Which lines of the entries below contain the string "quando"? Copy each one.

Source records
>>>

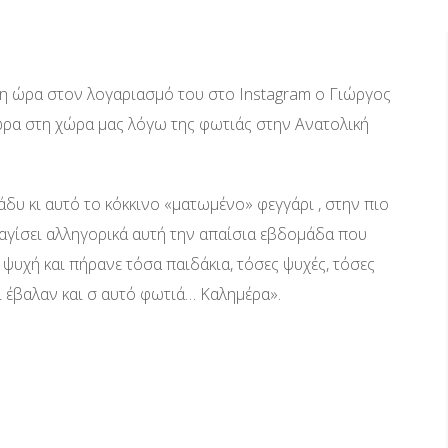
γη ώρα στον λογαριασμό του στο Instagram ο Γιώργος
4ωρα στη χώρα μας λόγω της φωτιάς στην Ανατολική
δυ κι αυτό το κόκκινο «ματωμένο» φεγγάρι , στην πιο
αγίσει αλληγορικά αυτή την απαίσια εβδομάδα που
 ψυχή και πήρανε τόσα παιδάκια, τόσες ψυχές, τόσες
ι έβαλαν και σ αυτό φωτιά… Καλημέρα».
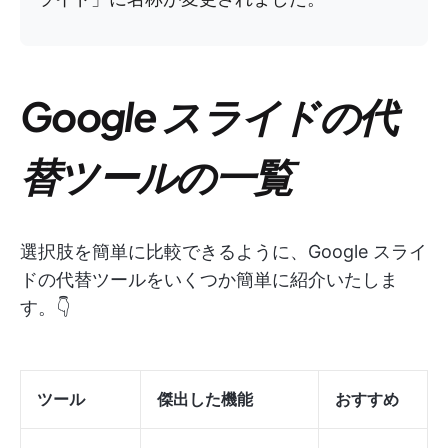
Google スライドの代
替ツールの一覧
選択肢を簡単に比較できるように、Google スライ
ドの代替ツールをいくつか簡単に紹介いたしま
す。👇
ツール
傑出した機能
おすすめ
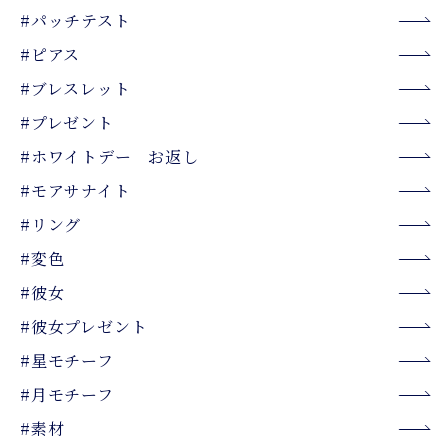
#パッチテスト
#ピアス
#ブレスレット
#プレゼント
#ホワイトデー お返し
#モアサナイト
#リング
#変色
#彼女
#彼女プレゼント
#星モチーフ
#月モチーフ
#素材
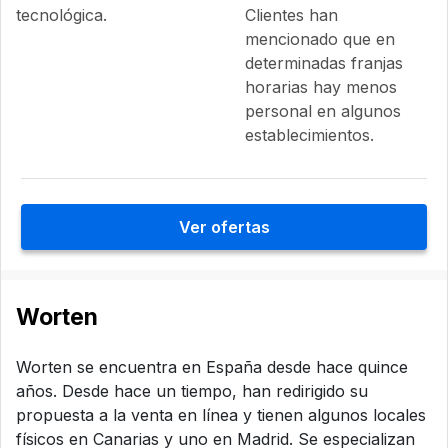
tecnológica.
Clientes han
mencionado que en
determinadas franjas
horarias hay menos
personal en algunos
establecimientos.
Ver ofertas
Worten
Worten se encuentra en España desde hace quince
años. Desde hace un tiempo, han redirigido su
propuesta a la venta en línea y tienen algunos locales
físicos en Canarias y uno en Madrid. Se especializan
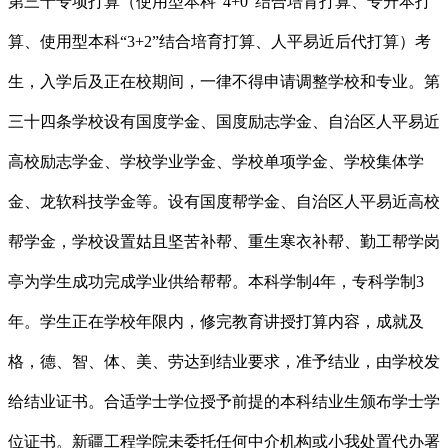
第三十专项打算（使用型本科“4+0”结合培育打算、专升本打
算、使用型本科“3+2”结合培育打算、人平易近后代打算）考
生，入学后及正在校期间，一律不得申请调整学校和专业。第
三十四条学校设有国度学金、国度励志学金、自治区人平易近
高校励志学金、学校学业学金、学校单项学金、学校集体学
金、龙软科技学金等。设有国度帮学金、自治区人平易近高校
帮学金，学校设置姑且坚苦补帮、重生寒衣补帮、勤工帮学岗
亭为学生成功完成学业供给帮帮。本科学制4年，专科学制3
年。学生正在学校年限内，修完教育讲授打算内容，成就及
格，德、智、体、美、劳达到结业要求，准予结业，由学校发
给结业证书。合适学士学位授予前提的本科结业生颁布学士学
位证书。新疆工程学院未委托任何中介机构或小我处置代办署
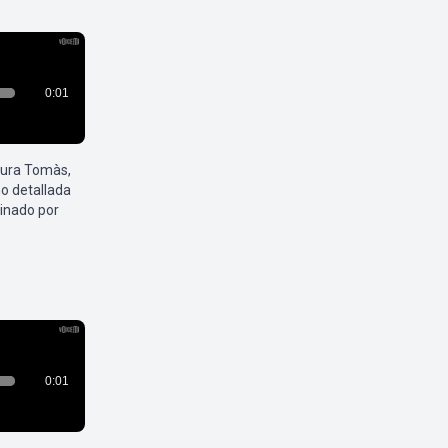
aura Tomàs,
o detallada
inado por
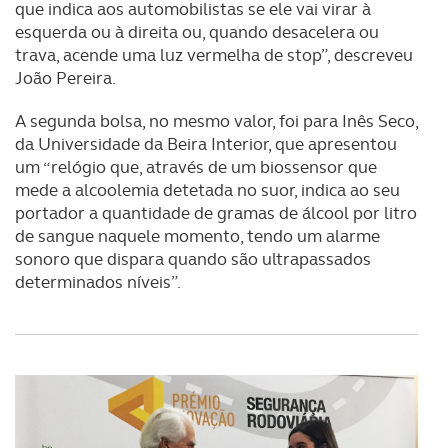
que indica aos automobilistas se ele vai virar à
esquerda ou à direita ou, quando desacelera ou
trava, acende uma luz vermelha de stop”, descreveu
João Pereira.
A segunda bolsa, no mesmo valor, foi para Inês Seco,
da Universidade da Beira Interior, que apresentou
um “relógio que, através de um biossensor que
mede a alcoolemia detetada no suor, indica ao seu
portador a quantidade de gramas de álcool por litro
de sangue naquele momento, tendo um alarme
sonoro que dispara quando são ultrapassados
determinados níveis”.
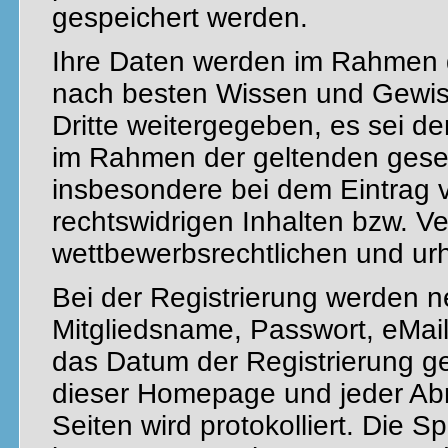
gespeichert werden.
Ihre Daten werden im Rahmen d
nach besten Wissen und Gewis
Dritte weitergegeben, es sei de
im Rahmen der geltenden gesetzl
insbesondere bei dem Eintrag v
rechtswidrigen Inhalten bzw. V
wettbewerbsrechtlichen und ur
Bei der Registrierung werden 
Mitgliedsname, Passwort, eMail
das Datum der Registrierung ges
dieser Homepage und jeder Abr
Seiten wird protokolliert. Die S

<<<

Task output:
esquerda ou à direita ou, quando desacelera ou
sonoro que dispara quando são ultrapassados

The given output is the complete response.